It’s been four years since the modern maestro of Japanese cinema, Hirokazu Kore-eda, blew everyone away with Shoplifters, a late masterpiece in an already sizeable career.

And though the director has chosen to venture out of his native Japan yet again with his latest film (this time to nearby South Korea), it doesn’t take long to realise we’re still very much in familiar territory.

Broker is another touching and humane work, put together with all the competence you’d expect from such an experienced director, yet perhaps lacking the mastery of his best work.

We follow an illegal baby broker business run by Sang-hyeon ( the great Song Kang-ho) and Dong-soo (Gang Dong-won), who, through connections with a local church baby box, attempt to sell abandoned babies through the adoption black market. One such baby complicates the situation when the young mother, Sooyoung (Lee Jie-un), wracked with guilt and confusion, comes back into the fray.

What follows is a complicated web of motherhood and crime that blends social realist tendencies with that of the well-established Korean police procedural; the pursuing detectives, played by Lee Joo-young and the ever-dependable Bae Doona, driving much of the story forward. 

Here, in the film’s structure, is where the film really differs from Kore-edas previous works.

In place of the wandering, naturalistic, and almost documentary-like narratives we’re used to, Broker offers something much heavier on plot as we cut back and forth between the various parties.

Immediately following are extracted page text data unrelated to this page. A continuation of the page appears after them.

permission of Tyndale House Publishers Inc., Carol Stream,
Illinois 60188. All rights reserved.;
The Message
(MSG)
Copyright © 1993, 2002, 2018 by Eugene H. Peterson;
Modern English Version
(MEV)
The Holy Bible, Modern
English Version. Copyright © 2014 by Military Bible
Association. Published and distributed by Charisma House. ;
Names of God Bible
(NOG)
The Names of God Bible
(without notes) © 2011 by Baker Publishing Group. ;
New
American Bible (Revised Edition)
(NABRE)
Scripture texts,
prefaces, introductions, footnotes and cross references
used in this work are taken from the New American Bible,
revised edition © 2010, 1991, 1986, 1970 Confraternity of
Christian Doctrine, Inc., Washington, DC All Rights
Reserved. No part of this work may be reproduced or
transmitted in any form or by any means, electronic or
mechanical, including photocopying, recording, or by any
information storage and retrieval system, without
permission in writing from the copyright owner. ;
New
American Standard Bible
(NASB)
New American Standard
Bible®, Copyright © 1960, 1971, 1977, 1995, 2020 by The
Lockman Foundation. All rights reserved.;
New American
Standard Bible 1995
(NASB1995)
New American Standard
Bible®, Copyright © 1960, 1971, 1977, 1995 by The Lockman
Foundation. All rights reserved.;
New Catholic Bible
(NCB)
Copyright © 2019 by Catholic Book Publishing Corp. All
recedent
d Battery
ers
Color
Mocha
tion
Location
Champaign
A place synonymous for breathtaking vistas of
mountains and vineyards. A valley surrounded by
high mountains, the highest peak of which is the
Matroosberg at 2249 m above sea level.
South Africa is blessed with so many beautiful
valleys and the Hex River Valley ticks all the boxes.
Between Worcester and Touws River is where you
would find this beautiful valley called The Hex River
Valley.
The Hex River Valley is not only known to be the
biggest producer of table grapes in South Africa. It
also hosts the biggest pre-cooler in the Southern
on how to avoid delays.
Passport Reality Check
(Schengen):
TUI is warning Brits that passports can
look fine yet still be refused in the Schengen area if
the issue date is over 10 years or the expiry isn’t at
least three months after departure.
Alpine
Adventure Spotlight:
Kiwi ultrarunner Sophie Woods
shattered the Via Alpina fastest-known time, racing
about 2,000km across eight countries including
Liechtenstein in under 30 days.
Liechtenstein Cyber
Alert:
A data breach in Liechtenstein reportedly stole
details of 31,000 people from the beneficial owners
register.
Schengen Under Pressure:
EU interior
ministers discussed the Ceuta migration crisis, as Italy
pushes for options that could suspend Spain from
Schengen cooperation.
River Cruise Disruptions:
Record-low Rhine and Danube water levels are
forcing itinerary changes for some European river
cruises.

It’s an interesting switch-up, using the investigation and subsequent evasion as a way to draw in tension that, for any other filmmaker, would seem standard.

But when the film decides to focus on the gentler moments, you get glimpses of that classic Kore-eda style and can’t help but wish more if it had been like this.

There are a couple of scenes that spring to mind. One in particular, aboard a Ferris wheel, in which Sooyoung and Dong-soo, both damaged and confused by their own childhoods, discuss parenthood and the future, is particularly special. There’s no music, just the low light of the evening (captured beautifully my regular Bong Joon-Ho cinematographer Hong Kyung-pyo) and the two actors lamenting on life. 

It’s these moments that have always worked for me in Kore-eda’s films and here where Broker is able to really excel. Unfortunately, until the final third, these aforementioned moments are in much shorter supply, replaced with unnecessary soap-like melodrama that feels reminiscent of the K-Dramas often popular in Korea.

What you get then is a proficient, well-acted drama, full of poignancy and empathy that sadly only really glimpses at greatness, as opposed to grasping it full force.

Broker review – Put together with competence, yet lacking mastery
Proficient, poignant, but only glimpses at greatness, as opposed to grasping it.